• _Task_
Check each line of the data below for the word "toiletteur". How many lines have it? Answer with the number alone.

• _Material provided_
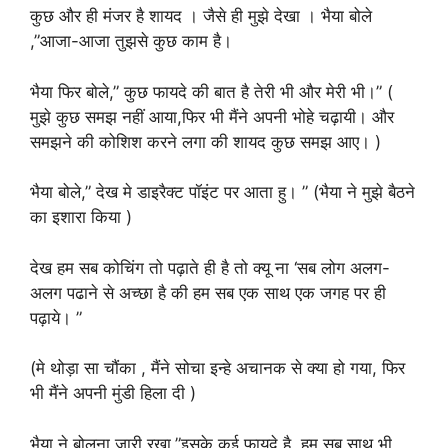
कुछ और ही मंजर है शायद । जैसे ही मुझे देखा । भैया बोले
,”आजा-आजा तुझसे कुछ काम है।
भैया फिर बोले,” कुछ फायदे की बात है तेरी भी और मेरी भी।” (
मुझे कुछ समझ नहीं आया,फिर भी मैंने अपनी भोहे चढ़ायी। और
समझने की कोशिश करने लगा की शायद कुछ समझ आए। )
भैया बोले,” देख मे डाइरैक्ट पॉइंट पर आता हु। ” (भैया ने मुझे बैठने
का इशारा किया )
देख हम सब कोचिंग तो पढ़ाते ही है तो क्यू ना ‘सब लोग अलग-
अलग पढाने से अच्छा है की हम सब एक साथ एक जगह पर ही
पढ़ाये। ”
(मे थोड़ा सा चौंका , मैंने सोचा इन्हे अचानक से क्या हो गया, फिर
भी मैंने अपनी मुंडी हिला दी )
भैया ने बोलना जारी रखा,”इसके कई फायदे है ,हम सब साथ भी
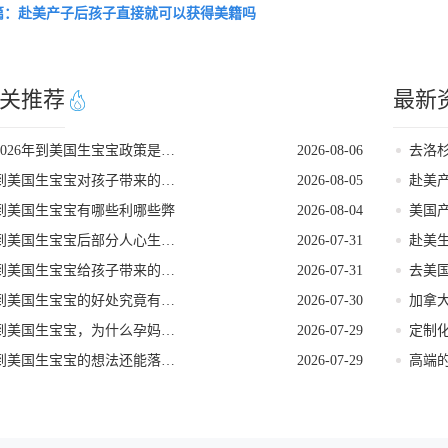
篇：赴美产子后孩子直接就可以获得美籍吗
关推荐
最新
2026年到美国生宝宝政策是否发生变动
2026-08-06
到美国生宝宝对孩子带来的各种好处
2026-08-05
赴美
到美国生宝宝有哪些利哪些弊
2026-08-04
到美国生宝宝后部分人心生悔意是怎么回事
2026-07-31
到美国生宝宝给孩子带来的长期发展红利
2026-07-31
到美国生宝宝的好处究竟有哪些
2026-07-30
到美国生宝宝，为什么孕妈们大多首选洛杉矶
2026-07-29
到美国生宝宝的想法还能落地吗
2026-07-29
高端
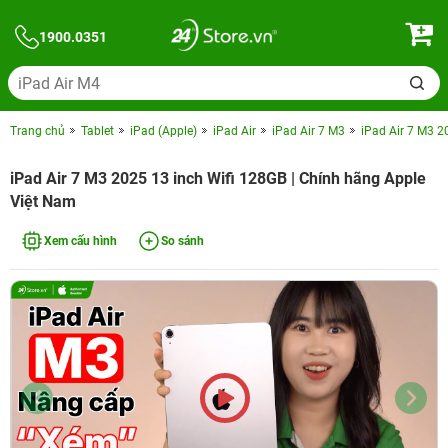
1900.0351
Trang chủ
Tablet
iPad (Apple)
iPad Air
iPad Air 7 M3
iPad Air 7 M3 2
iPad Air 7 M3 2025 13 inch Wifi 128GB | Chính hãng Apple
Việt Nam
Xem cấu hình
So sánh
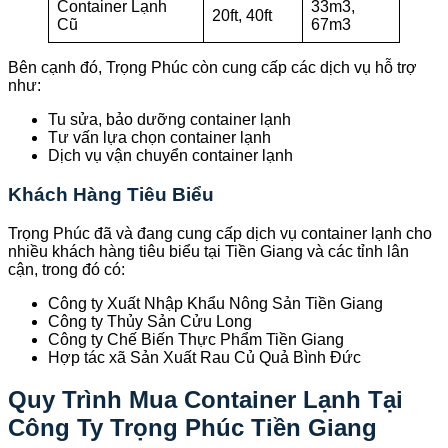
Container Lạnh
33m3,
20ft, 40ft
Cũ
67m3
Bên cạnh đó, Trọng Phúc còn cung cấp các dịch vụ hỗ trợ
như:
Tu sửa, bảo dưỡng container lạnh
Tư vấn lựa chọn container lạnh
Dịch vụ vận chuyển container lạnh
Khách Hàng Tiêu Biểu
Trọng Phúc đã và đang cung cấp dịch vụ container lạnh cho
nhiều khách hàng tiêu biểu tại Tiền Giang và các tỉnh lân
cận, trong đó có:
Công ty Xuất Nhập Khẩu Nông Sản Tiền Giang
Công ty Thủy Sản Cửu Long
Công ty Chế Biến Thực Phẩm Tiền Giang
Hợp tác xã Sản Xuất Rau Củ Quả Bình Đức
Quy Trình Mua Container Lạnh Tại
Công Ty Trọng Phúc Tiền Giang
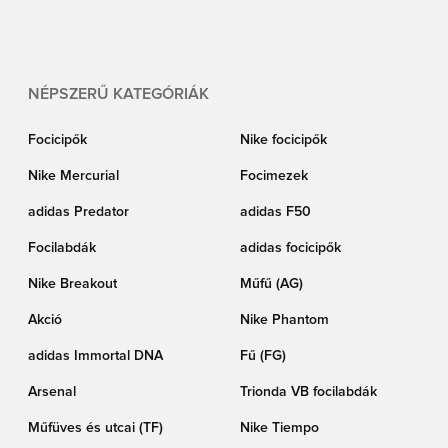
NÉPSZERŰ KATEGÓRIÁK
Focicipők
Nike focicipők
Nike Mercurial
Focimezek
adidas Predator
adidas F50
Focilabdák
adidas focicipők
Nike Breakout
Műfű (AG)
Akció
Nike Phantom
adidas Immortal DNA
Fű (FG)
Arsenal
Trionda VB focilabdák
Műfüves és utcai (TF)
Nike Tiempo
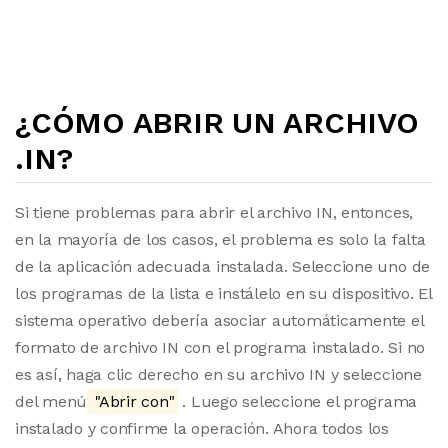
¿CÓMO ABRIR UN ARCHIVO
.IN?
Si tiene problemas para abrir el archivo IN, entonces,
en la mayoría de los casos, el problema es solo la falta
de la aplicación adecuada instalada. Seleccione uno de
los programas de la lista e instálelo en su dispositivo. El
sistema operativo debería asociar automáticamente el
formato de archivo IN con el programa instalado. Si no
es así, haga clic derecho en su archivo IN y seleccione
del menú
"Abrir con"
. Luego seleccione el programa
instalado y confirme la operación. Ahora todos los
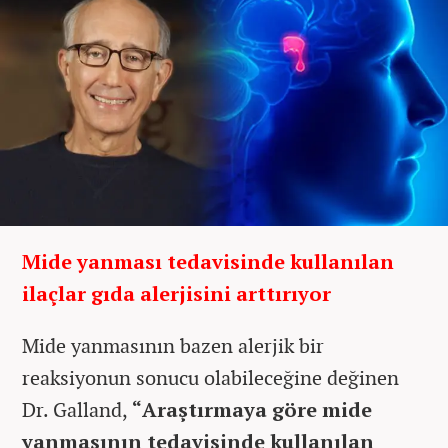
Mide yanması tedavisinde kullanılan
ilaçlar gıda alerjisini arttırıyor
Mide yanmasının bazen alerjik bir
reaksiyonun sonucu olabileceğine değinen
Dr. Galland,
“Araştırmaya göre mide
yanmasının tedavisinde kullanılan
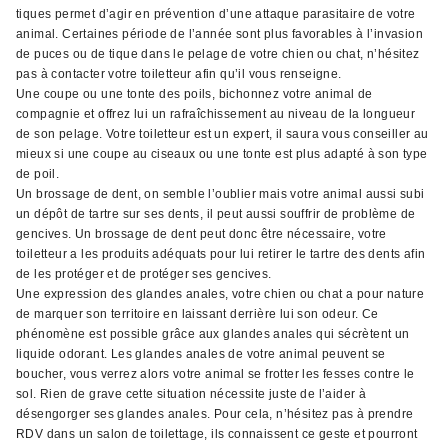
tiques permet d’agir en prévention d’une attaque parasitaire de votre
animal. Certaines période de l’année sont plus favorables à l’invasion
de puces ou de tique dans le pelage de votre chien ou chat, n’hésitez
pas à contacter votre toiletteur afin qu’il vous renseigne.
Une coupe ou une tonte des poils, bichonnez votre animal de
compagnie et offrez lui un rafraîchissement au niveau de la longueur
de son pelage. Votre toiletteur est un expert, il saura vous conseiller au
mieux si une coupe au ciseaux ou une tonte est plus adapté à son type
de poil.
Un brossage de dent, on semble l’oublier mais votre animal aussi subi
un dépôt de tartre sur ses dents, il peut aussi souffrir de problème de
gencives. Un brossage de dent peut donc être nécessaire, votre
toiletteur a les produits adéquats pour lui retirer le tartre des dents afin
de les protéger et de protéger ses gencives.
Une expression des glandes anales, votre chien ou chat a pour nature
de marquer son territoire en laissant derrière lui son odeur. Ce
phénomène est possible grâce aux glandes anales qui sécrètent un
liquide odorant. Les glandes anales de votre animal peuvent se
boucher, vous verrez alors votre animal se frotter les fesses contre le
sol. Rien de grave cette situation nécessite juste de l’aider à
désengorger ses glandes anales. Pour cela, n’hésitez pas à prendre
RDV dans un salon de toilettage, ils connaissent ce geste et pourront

• _Answer below_
3